Je me dandinais sur mon siège, mal à l'aise. Je ne savais même pas quoi dire. On se serait cru à une séance chez un psychologue de couples. Je me mordis la lèvre pour ne pas rire à cette pensée. Sérieusement, il pensait vraiment que sa confrontation allait mener quelque part ?

— Eh bien... J'aimerais que les choses redeviennent comme avant, débitais-je avec précipitation.

Les yeux baissés obstinément sur ma tasse, je n'osais pas les relever, attendant sa réaction la boule au ventre.

— Ce n'est pas si simple quand ma partenaire ne me fait plus confiance, déclara Arenht.

Ses mots résonnèrent douloureusement à mes oreilles. Évidemment qu'il pensait ça, m'avouais-je. Tout avait commencé quand j'étais partie seule en mission, sans rien lui dire. À sa place, je l'aurais aussi mal pris.

— Je te fais toujours confiance, répondis-je tout de même.

— Eh bien ! Tu as une drôle de façon de le montrer !

— Ne sois pas sarcastique, cela ne te va pas, lui reprochais-je, piquée par son ton moqueur.

— Alors, explique-moi pourquoi tu m'as mis de côté cette fameuse nuit. Pourquoi t'es-tu aventurée seule chez cette pourriture ?

Sa voix dure trahissait son ressentiment. Déglutissant péniblement, je cherchais mes mots. À côté de moi, Antonh restait silencieux, tel un témoin impartial. Je ne pouvais pas avouer la véritable raison. Je me voyais mal balancer "Eh bien, je ne voulais pas voir Lahra être ta partenaire". Autant étaler ma jalousie au grand jour et mourir de honte.

— Je ne voulais pas te déranger.

Au moment où je prononçais ces mots, je me rendis compte de ma bêtise. La super excuse ! On aurait dit celle d'une gamine à ses parents.

— En fait je voulais prouver que je pouvais me débrouiller seule, me rattrapais-je.

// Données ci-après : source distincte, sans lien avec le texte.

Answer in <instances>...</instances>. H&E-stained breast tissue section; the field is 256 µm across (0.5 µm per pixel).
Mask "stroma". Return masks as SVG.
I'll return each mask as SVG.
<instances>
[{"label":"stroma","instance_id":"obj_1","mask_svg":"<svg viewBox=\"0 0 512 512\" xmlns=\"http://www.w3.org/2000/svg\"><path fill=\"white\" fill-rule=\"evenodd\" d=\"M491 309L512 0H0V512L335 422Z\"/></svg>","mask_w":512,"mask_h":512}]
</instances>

Et voilà, elle était là la véritable raison. Je plantais résolument mon regard dans celui de mon partenaire. Il eut un rire sans joie, presque cruel.

— C'est une réaction égoïste, tu ne trouves pas ?

— Tu n'as rien compris, m'énervais-je devant son air buté. C'est tout le contraire justement. J'en avais assez de toujours avoir besoin de quelqu'un pour veiller sur moi.

Cette discussion que je voulais avoir depuis un moment avec lui ne se déroulait vraiment pas comme je l'avais prévu. Je savais qu'il m'en voulait, mais chacune de ses paroles m'arrivait comme une accusation et je n'arrivais pas à l'encaisser. La colère prenait le pas sur la culpabilité.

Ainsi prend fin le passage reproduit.